CONTACT: Dan Brannen, Esq.
 814-364-2292
 
FOR IMMEDIATE RELEASE
 Chambersburg (11/2) - Judge John Walker, the President Judge of the Franklin/Fulton County Court of Common Pleas, 39th Judicial District, recently issued a ruling that upholds a Township's authority to prohibit corporate involvement in farming; in response to a preliminary legal challenge filed by agribusiness interests. Similar local Ordinances that prohibit the creation of corporate factory farms have been adopted by a dozen Township governments in five different Counties across Pennsylvania.
 
President Judge Walker issued his opinion in the case known as Leese v. Belfast Township, Civ. No. 304-2001-C (2001), in which agribusiness interests filed a lawsuit against the Belfast Township Board of Supervisors in Fulton County, Pennsylvania, seeking to overturn several Ordinances adopted by the Supervisors.

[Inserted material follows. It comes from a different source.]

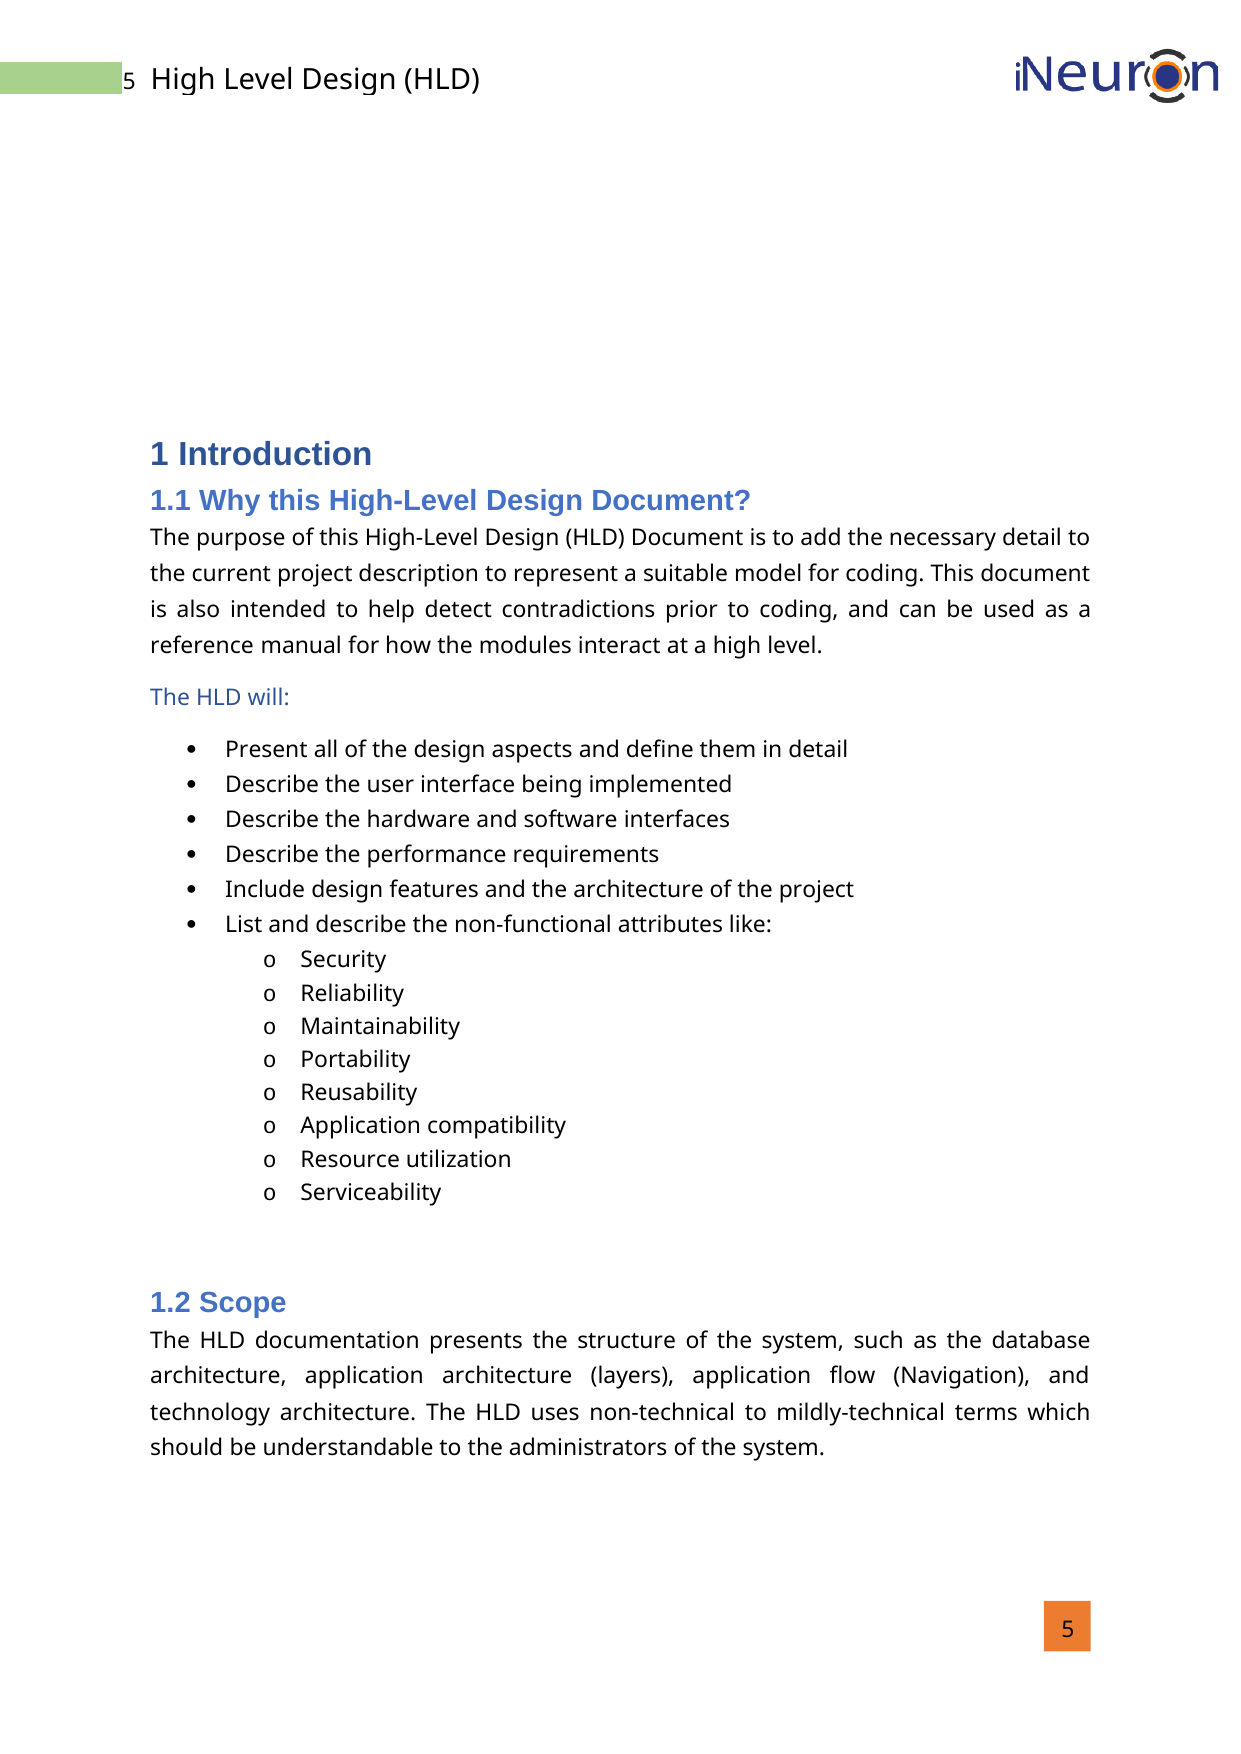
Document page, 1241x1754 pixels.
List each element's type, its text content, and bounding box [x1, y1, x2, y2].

list Describe the user interface being implemented [187, 768, 1153, 799]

As part of their challenge, the agribusiness plaintiffs filed a summary judgment motion, asking the Court to rule that the "anti-corporate farming" law and other Ordinances were "void as a matter of law."
 
In support of that request, the agribusiness plaintiffs argued that the Township government lacked the legal authority to adopt the Ordinances, that the State Corporations Code preempted the Ordinances, and that the Commerce Clause of the U.S. Constitution, and provisions in the Pennsylvania Constitution, prohibited the Township from adopting the Ordinances.
 
The County Court of Common Pleas rejected each of those arguments, denying the plaintiffs' motion for summary judgment, and declaring that the "plaintiffs have failed to prove that they are entitled to judgment as a matter of law."
 
As noted by the Court, "during the mid-1990's, people living in and around Belfast Township became concerned" about the economic, cultural, and environmental harms that could be caused by corporate factory farms. Close to half of all of the Township governments in Fulton County responded to those concerns by adopting local Ordinances that ban corporate involvement in farming.
 
As a result of those Ordinances, agribusiness corporations in Pennsylvania used the Courts and the State legislature in attempts to nullify them. The judicial response focused on the Belfast Township case, and the legislative response focused on House Bill 1646, known as the "ACRE" legislation, which now authorizes the State Attorney General to sue Township governments who have "exceeded their authority" under the law by attempting to control corporate farming within their jurisdiction.